The trauma for the six-year-old Alix of seeing both her mother and her beloved little playmate May taken from her within days of each other was profound. Her treasured childhood tokens were taken from her too – her toys, books and games all destroyed for fear of lingering infection. Ernie was the closest to her in age but now under the separate control of tutors as heir to the throne, and she felt her isolation acutely. Her eldest sister Victoria recalled happier times to their grandmother: 'It sometimes seems as if it were only yesterday that we were all romping about with May in Mama's room after tea – & now we are big girls & even Alix is serious & sensible & the house is often very quiet.'
It would be Grandmama, the solid and reassuring Mrs Orchard – known to Alix as Orchie – and her governess Madgie (Miss Jackson) who would fill the terrible void of her mother's death, but the little girl's sense of abandonment ran very deep. Her sunny disposition began to fade into an increasing moroseness and introspection, laying the foundations of a mistrust of strangers that became ever more deeply ingrained as the years went by. Queen Victoria was anxious to act as a surrogate mother, for Alix had always been one of her favourite granddaughters. Annual visits to England by Alix and her siblings, especially to Balmoral in the autumn, had consoled Victoria in her own lonely widowhood, and such regular proximity allowed her to supervise Alix's education, her tutors in Hesse sending her monthly reports on her progress. Alix herself seemed content to play the role of the 'very loving, dutiful and grateful Child', as she so often signed her letters to the queen, and she never forgot a birthday or an anniversary, sending numerous gifts of her own exquisite embroidery and handiwork.
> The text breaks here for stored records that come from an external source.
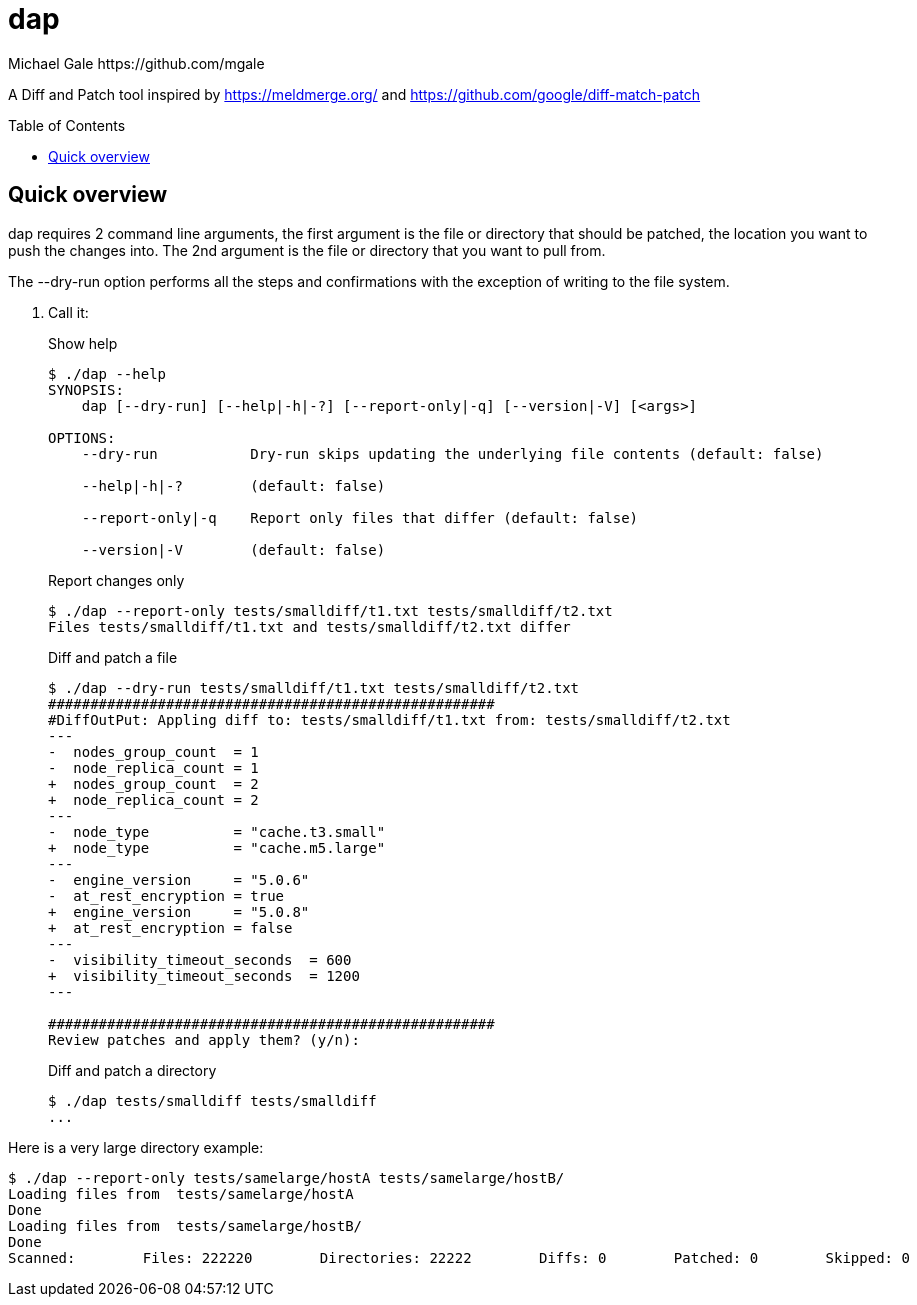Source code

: = dap
Michael Gale https://github.com/mgale
:idprefix:
:name: dap
:toc: macro
:toclevels: 4

A Diff and Patch tool inspired by https://meldmerge.org/ and https://github.com/google/diff-match-patch


toc::[]

[[quick_overview]]
== Quick overview

dap requires 2 command line arguments, the first argument is the file or directory that should be patched, the location you want to push the changes into. The 2nd argument is the file or directory that you want to pull from.

The --dry-run option performs all the steps and confirmations with the exception of writing to the file system.


. Call it:
+
.Show help
----
$ ./dap --help
SYNOPSIS:
    dap [--dry-run] [--help|-h|-?] [--report-only|-q] [--version|-V] [<args>]

OPTIONS:
    --dry-run           Dry-run skips updating the underlying file contents (default: false)

    --help|-h|-?        (default: false)

    --report-only|-q    Report only files that differ (default: false)

    --version|-V        (default: false)


----
+
.Report changes only
----
$ ./dap --report-only tests/smalldiff/t1.txt tests/smalldiff/t2.txt
Files tests/smalldiff/t1.txt and tests/smalldiff/t2.txt differ
----
+
.Diff and patch a file
----
$ ./dap --dry-run tests/smalldiff/t1.txt tests/smalldiff/t2.txt
#####################################################
#DiffOutPut: Appling diff to: tests/smalldiff/t1.txt from: tests/smalldiff/t2.txt
---
-  nodes_group_count  = 1
-  node_replica_count = 1
+  nodes_group_count  = 2
+  node_replica_count = 2
---
-  node_type          = "cache.t3.small"
+  node_type          = "cache.m5.large"
---
-  engine_version     = "5.0.6"
-  at_rest_encryption = true
+  engine_version     = "5.0.8"
+  at_rest_encryption = false
---
-  visibility_timeout_seconds  = 600
+  visibility_timeout_seconds  = 1200
---

#####################################################
Review patches and apply them? (y/n):
----
+
.Diff and patch a directory
----
$ ./dap tests/smalldiff tests/smalldiff
...
----

Here is a very large directory example:
----
$ ./dap --report-only tests/samelarge/hostA tests/samelarge/hostB/
Loading files from  tests/samelarge/hostA
Done
Loading files from  tests/samelarge/hostB/
Done
Scanned:        Files: 222220        Directories: 22222        Diffs: 0        Patched: 0        Skipped: 0        Errors: 0         Runtime: 4.554211126s
----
After her mother's death England became a second home to her.
* * *
During her lifetime, Princess Alice had had strong feelings about the future for her daughters; she wanted to do more than educate them to be wives. 'Life is also meaningful without being married', she had once told her mother, and marrying merely for the sake of it was, in her view, 'one of the greatest mistakes a woman can make'. As she grew into a teenager, the best that the beautiful but poor Princess Alix of Hesse could have hoped for to relieve her from the unchallenging tedium of Darmstadt provincialism was marriage to a minor European princeling. But everything changed when on her first visit to Russia in 1884 (for the marriage of her sister Ella to Grand Duke Sergey Alexandrovich), Alix's third cousin, Nicholas Alexandrovich, heir to the Russian throne, had taken a shine to her. He was sixteen and she was only twelve, but thereafter Nicky, as she would always call him, remained besotted. Five years later, when Grand Duke Louis took Alix back to Russia on a six-week visit, Nicky was still stubbornly determined to win her as his wife. The shy schoolgirl had become a slender, ethereally beautiful young woman and Nicky was deeply in love. But by now – 1889 – Alix had been confirmed in the Lutheran faith prior to coming out, and she made clear to Nicky that despite her deep feelings for him, marriage was out of the question. Virtue prevailed. She could not and would not change her religion, but she did agree to write to him in secret, their letters being sent via Ella as intermediary.